Jeudi, la designer Mariouche Gagné présentera sa nouvelle collection de vêtements, chapeaux et accessoires au magasin Ogilvy. Elle est fébrile. Et ce, même si elle entretient de bons liens d'affaires avec le magasin haut de gamme du centre-ville de Montréal.

Cette fois, ce n'est pas toute la créativité hivernale de la griffe Harricana qu'elle dévoilera, mais une nouvelle ligne quatre saisons. «Je vends des produits d'hiver chez Ogilvy depuis 12 ans, raconte Mariouche Gagné. Mais on pourrait me dire non, cette fois. C'est comme si j'y allais pour la première fois.»

Dans l'espoir de contourner un creux annuel en revenus de cinq mois, Harricana propose cette année une collection qui n'est pas absolument hivernale. Chemises, petits foulards triangulaires, chapeaux pour protéger davantage du soleil que du froid, sacs et vestes arborant une fine couche de fourrure... Le tout, encore et toujours conçu dans des matériaux recyclés chic, marque de commerce de Harricana. «On a rasé la fourrure très court, explique la designer. Ça ressemble à du Harricana, mais moins poilu! On a gardé l'ADN de la marque.»

Portera-t-on du Harricana en juillet? «Je commence à admettre qu'on ne sera jamais vraiment été, répond Mariouche Gagné. Mais qu'on ne sera plus que -30 °C. Il y a quelques mois, le journaliste Jean-Paul Cauvin m'a dit: «Assume ta fourrure». Trouve ce que portent les Amérindiens l'été. Prends ce que tu as de plus fort l'hiver et essaie de la flipper l'été.»

La collection quatre-saisons Harricana est déjà tombée dans l'oeil d'un acheteur en Suisse et d'un autre en station de ski aux États-Unis. «Mais ce n'est pas encore énorme», affirme Mariouche Gagné qui espère, grâce à celle-ci, ajouter 200 000$ à son chiffre d'affaires.

À l'aube de ses 18 ans, la griffe Harricana est à un tournant. Elle le doit à une designer qui vient d'en avoir 40 et qui espère donner un levier extraordinaire à son bébé déjà fort estimé dans une quinzaine de pays (250 points de vente). D'ici 2014, Mariouche Gagné aimerait faire tripler son chiffre d'affaires et augmenter le nombre d'employés à temps plein de 15 à 30.

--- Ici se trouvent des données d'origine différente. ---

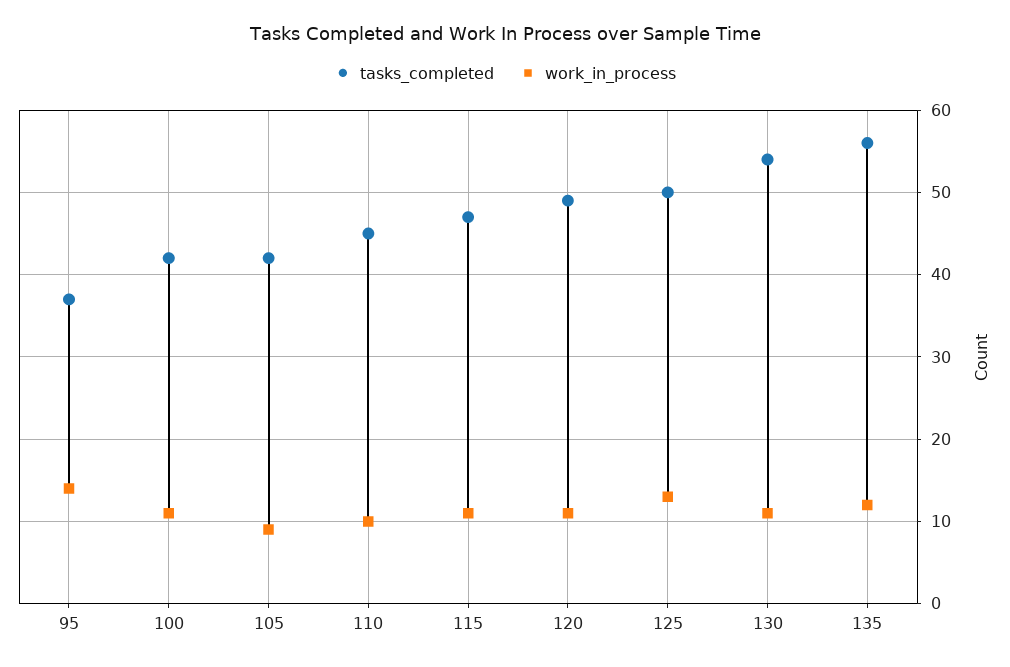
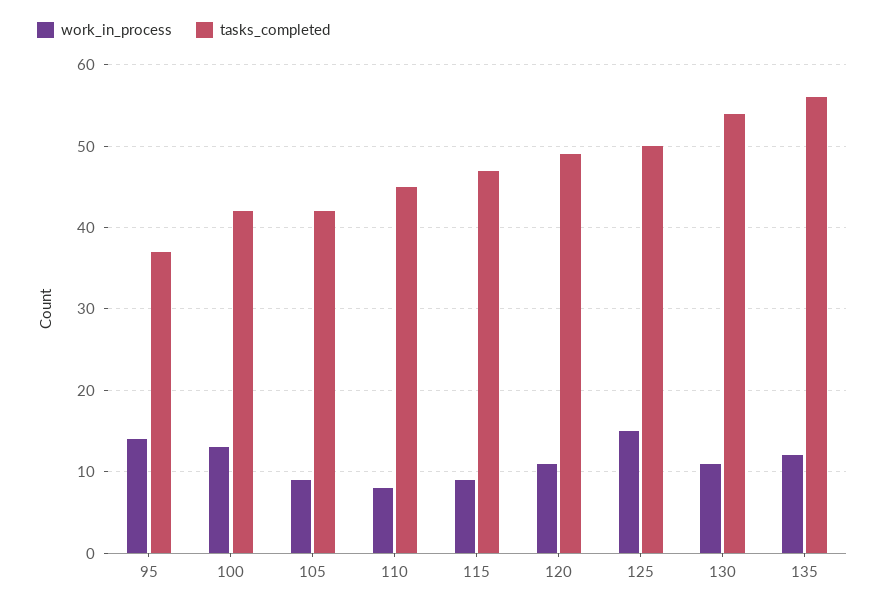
  {
    "tasks_completed": {
      "95": 37,
      "100": 42,
      "105": 42,
      "110": 45,
      "115": 47,
      "120": 49,
      "125": 50,
      "130": 54,
      "135": 56
    },
    "work_in_process": {
      "95": 14,
-     "100": 11,
+     "100": 13,
      "105": 9,
-     "110": 10,
+     "110": 8,
-     "115": 11,
+     "115": 9,
      "120": 11,
-     "125": 13,
+     "125": 15,
      "130": 11,
      "135": 12
    }
  }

Ce nouvel élan passe notamment par le réaménagement de la boutique phare de Harricana (conçu par Saguez&Partners), sur Saint-Antoine Ouest, à Montréal. Là où sont situés les ateliers de fabrication de l'entreprise, les milliers de pieds carrés de fourrure qui servent à concevoir ses collections et le nouvel Économusée, ouvert en pleine Semaine de mode de Montréal, qui raconte l'histoire de la griffe, née dans un vieux manteau de fourrure de la mère de la designer!

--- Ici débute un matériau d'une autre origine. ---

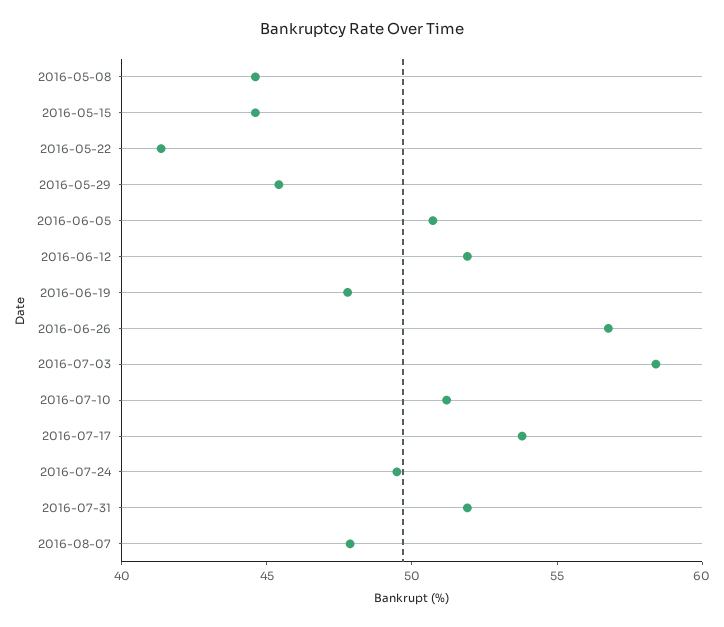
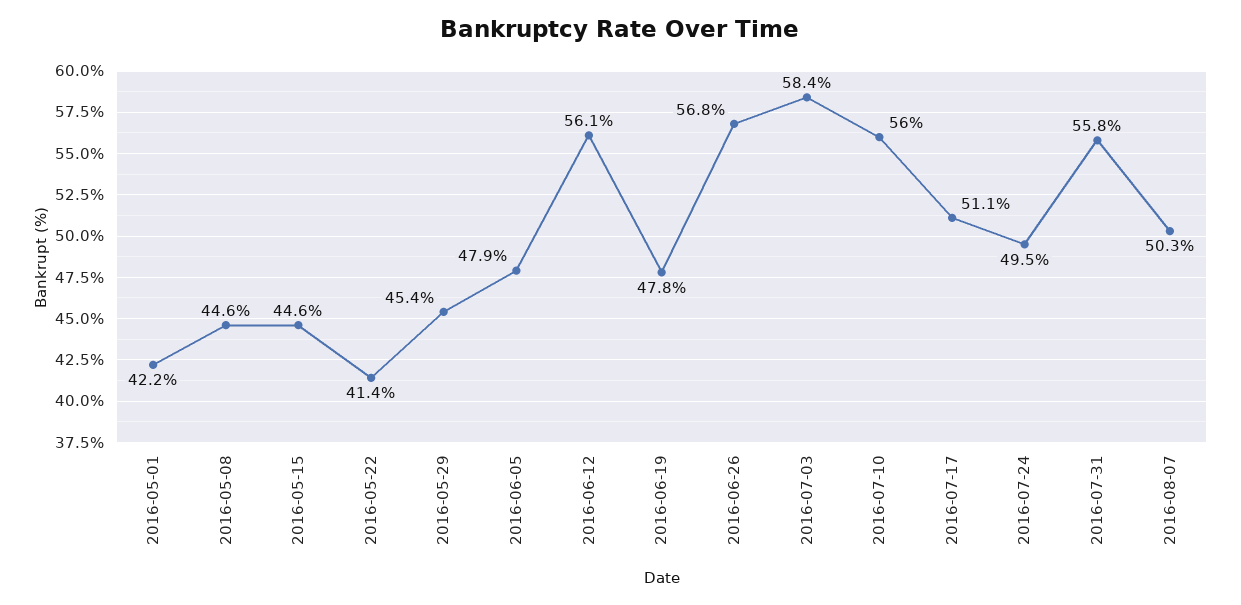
  {
    "2016-05-08": 44.6,
    "2016-05-15": 44.6,
    "2016-05-22": 41.4,
    "2016-05-29": 45.4,
-   "2016-06-05": 51,
+   "2016-06-05": 47.9,
-   "2016-06-12": 52,
+   "2016-06-12": 56.1,
    "2016-06-19": 47.8,
    "2016-06-26": 56.8,
    "2016-07-03": 58.4,
-   "2016-07-10": 51,
+   "2016-07-10": 56,
-   "2016-07-17": 54,
+   "2016-07-17": 51.1,
    "2016-07-24": 49.5,
-   "2016-07-31": 52,
+   "2016-07-31": 55.8,
-   "2016-08-07": 48
+   "2016-08-07": 50.3,
+   "2016-05-01": 42.2
  }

Le nouvel espace représentera davantage ce à quoi fait écho la marque, tant pour les gens d'ici que d'ailleurs: la culture amérindienne, le bois, la vie à l'extérieur, la cabane au Canada... Au blanc des murs extérieurs et intérieurs se substitueront une façade noire, un plancher d'accueil partiellement en bois et un toit vert, notamment. On y retrouvera également un espace de création sur mesure plus chaleureux.

La transformation est évaluée à 300 000$. Elle donnera un canevas de boutique pour l'international. «On m'a demandé d'ouvrir des boutiques en Suisse, en Allemagne et en Russie, affirme Mariouche Gagné. En ce moment, je vends ce que je réussis à standardiser. On ne peut dessiner et transformer la matière aux Galeries Lafayette, par exemple. L'idée est de reproduire en plus petit tout ce qu'on a développé ici.

«J'aimerais avoir tout terminé au milieu de l'été prochain pour commencer à faire venir des partenaires internationaux», ajoute-t-elle.

Celle qui a conçu sa toute première collection sur une machine à coudre de l'usine de chaussures Marchildon, la nuit, fonce plus que jamais. «En tant qu'entrepreneure, on se fixe beaucoup d'objectifs, raconte Mariouche Gagné. Quand j'ai démarré la marque, à 24 ans, j'avais l'impression que je serais rendue beaucoup plus loin aujourd'hui. Mais bâtir une marque, c'est long. Surtout quand on se donne le défi de le faire entièrement ici, pas en Chine. Là, j'ai acquis des connaissances. Il faut que ça commence à me rapporter.»